• _EXTRACT TO READ_:

And don't worry- I will share my amazing rainforest pictures soon. They are far too good to be pushed aside by stupid visa posts for too long. 

Monday, July 9, 2012

Here we go again! (The ongoing vias saga)

I've been back in Uganda for 6 months so that means it is time again to renew my Ugandan visa. Which means I have to leave the country. That is the easy part. I also would like to re-enter the country. That is the part that proves to be trickier. Today, I'm heading to Kenya for a forced vacation and I'd like your prayers. I have many other things I'd rather be doing and I'm trying to not be anxious about getting permission when I come back for 6 more months here but I'm a bit worried.
So, here it is, will you pray?

  • Simple exit and re-entry through immigration
  • Good travels with no mechanical problems (as it is a few hundred kilometers on bad roads)
  • A safe place to stay
  • Ability to relax and just enjoy the time away
  • Several sick teammates in Soroti 
  • And next weeks I'd really like to be headed up to Karamoja....
I guess that is it for now. Thanks for your prayers!!

Sunday, July 8, 2012

Update on Eunice and Evelyn

I've been asked for an update on the two little premies I was caring for. These two little peanuts are still fighting but I have to be honest and admit that I'm torn. From the beginning I've been praying for health and strength and honestly, a miracle for both of these little girls.  And somehow, they are both still hanging on. They have had numerous problems, too many to mention. We don't have IV access on either of them at the moment so we are constantly battling dehydration and digestive systems that are just too small for milk on top of inability to regulate their temps, anemia, breathing difficulties and infections. But God has answered and they are still alive.

• _Stored collection items_:
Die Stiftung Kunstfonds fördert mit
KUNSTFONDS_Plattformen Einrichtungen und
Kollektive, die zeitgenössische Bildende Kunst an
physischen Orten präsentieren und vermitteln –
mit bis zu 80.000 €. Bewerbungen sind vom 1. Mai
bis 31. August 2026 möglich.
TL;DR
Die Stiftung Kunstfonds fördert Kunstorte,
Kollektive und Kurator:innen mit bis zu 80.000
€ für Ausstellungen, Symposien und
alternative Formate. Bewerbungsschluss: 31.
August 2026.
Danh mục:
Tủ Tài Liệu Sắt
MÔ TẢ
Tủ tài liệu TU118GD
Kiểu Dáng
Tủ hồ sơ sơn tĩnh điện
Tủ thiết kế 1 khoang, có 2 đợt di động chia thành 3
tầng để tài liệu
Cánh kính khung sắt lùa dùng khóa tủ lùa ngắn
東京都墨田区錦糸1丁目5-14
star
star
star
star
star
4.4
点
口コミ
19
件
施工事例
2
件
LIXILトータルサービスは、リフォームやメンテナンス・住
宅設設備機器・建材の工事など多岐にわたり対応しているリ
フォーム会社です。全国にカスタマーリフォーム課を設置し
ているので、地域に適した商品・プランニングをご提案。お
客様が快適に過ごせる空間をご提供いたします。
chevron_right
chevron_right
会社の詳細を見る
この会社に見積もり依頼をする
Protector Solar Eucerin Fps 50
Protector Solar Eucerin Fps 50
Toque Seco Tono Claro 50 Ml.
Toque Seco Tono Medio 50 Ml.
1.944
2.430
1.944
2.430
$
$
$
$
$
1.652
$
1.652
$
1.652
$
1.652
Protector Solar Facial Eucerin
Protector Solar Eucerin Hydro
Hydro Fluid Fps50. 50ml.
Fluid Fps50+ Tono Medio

• _PROBLEMS TO SOLVE_:
• 1. In the Uganda blog posts, how long has the writer been back in Uganda?
• 2. Please render this sentence from the Uganda blog posts in Spanish: "Today, I'm heading to Kenya for a forced vacation and I'd like your prayers."
• 3. Carry on the Uganda blog posts, picking up after the last sentence of the update on Eunice and Evelyn.

• _TASK RESPONSES_:
• 1. Six months.

• 2. Hoy salgo hacia Kenia para unas vacaciones forzadas y me gustaría contar con sus oraciones.

• 3.
 So here is where the mixed emotion come in. Yesterday when I was there we weighed them.  Eunice has lost weight and Evelyn has only put on 200 grams in a week. They just can't seem to catch a break. Evelyn has bouts when she gets so tired she struggles to breath and Eunice cries and cries sometimes after we tube her formula and draws her little legs up to her chest like her belly hurts. But, in this country, there isn't anything more we can do to keep them comfortable. Every day we  try again to get IVs in and they have gotten poked more in their very shorts lives than most people ever do. Is it time to stop praying for their strength to keep fighting and instead pray for our strength to let go? I choke up even as I write that but I know these tiny little lives are already in the hands of our wonderful Lord. Why not let them leave these tiny, sick, fragile bodies they are trapped in? Maybe that isn't the right attitude but I can't help look ahead and consider their futures. They are looking at months, possibly even years, at Amecet before they are healthy enough to go. And, don't get me wrong, Amecet is a wonderful place. But it is a baby shelter, not a home. There are staff that punch a clock, not mothers. There are cooks and gardeners but not fathers. They are nearly two months old and still smaller than most newborns. They are most likely HIV positive and have the potential for huge long term medical issues. They don't have mothers who are alive or are in a position to ever care for them so they will go to elderly grandmothers or distant aunts. They don't have safe, loving homes to go back to even if they manage to pull through this. I want them to live and with every fiber of my being I know their precious little lives are treasures and I will do everything in my power for them. But I can't help but wonder if that is selfish...
Please pray for the staff of Amecet as on top of these two the got twins this week who are almost as small who's mother died just a few days after birth. They also got three kids from the police station who were left at the bus park and are so neglected they look like little Holocaust victims. They were in bad condition with parasites, wounds and covered in their own vomit. They aren't really talking by they are estimated to be 5, 3 and 2 years old. Every bed is full and most of the cribs have two.
There is a Canadan nurse volunteering there  who will be working practically around the clock for a few weeks and more Ugandan staff has been hired to meet the needs but that is still a lot of work and emotional strain.